Written task
Arrange the rows as a two-column CSV with the headers "field" and "value," starting at the beginning of the rows and going on through the line containing "name author: Kunth". Give each line its own CSV row, with the field name and its value each in one quoted field and any line breaks turned into spaces.
[START OF Records to process]
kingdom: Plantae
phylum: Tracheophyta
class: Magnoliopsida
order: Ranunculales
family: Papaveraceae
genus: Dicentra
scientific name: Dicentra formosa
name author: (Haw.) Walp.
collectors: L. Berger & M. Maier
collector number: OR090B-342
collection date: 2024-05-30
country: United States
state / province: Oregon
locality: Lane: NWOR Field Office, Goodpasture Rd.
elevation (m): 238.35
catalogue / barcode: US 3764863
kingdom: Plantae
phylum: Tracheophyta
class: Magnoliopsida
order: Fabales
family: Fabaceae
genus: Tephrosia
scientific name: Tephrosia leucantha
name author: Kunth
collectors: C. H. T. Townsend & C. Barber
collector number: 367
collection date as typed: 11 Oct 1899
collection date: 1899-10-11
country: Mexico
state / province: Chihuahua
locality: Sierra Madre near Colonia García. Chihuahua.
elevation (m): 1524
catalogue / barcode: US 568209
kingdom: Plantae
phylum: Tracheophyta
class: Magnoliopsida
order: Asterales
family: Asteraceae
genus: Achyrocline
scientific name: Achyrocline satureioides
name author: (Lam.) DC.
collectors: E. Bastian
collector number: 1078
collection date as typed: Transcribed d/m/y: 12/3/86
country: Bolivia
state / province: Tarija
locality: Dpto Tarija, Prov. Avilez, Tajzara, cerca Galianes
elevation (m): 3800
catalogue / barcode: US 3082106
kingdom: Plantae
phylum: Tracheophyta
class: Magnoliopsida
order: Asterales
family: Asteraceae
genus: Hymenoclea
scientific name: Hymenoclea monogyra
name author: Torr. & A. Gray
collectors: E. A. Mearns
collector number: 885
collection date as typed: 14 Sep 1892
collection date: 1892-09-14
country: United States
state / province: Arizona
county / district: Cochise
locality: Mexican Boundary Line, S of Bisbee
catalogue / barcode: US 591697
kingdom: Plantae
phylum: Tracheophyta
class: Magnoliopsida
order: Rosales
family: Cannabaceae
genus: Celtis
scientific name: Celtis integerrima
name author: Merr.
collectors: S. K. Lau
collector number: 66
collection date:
[END OF Records to process]
Written solution
field,value
"kingdom:","Plantae"
"phylum:","Tracheophyta"
"class:","Magnoliopsida"
"order:","Ranunculales"
"family:","Papaveraceae"
"genus:","Dicentra"
"scientific name:","Dicentra formosa"
"name author:","(Haw.) Walp."
"collectors:","L. Berger & M. Maier"
"collector number:","OR090B-342"
"collection date:","2024-05-30"
"country:","United States"
"state / province:","Oregon"
"locality:","Lane: NWOR Field Office, Goodpasture Rd."
"elevation (m):","238.35"
"catalogue / barcode:","US 3764863"
"kingdom:","Plantae"
"phylum:","Tracheophyta"
"class:","Magnoliopsida"
"order:","Fabales"
"family:","Fabaceae"
"genus:","Tephrosia"
"scientific name:","Tephrosia leucantha"
"name author:","Kunth"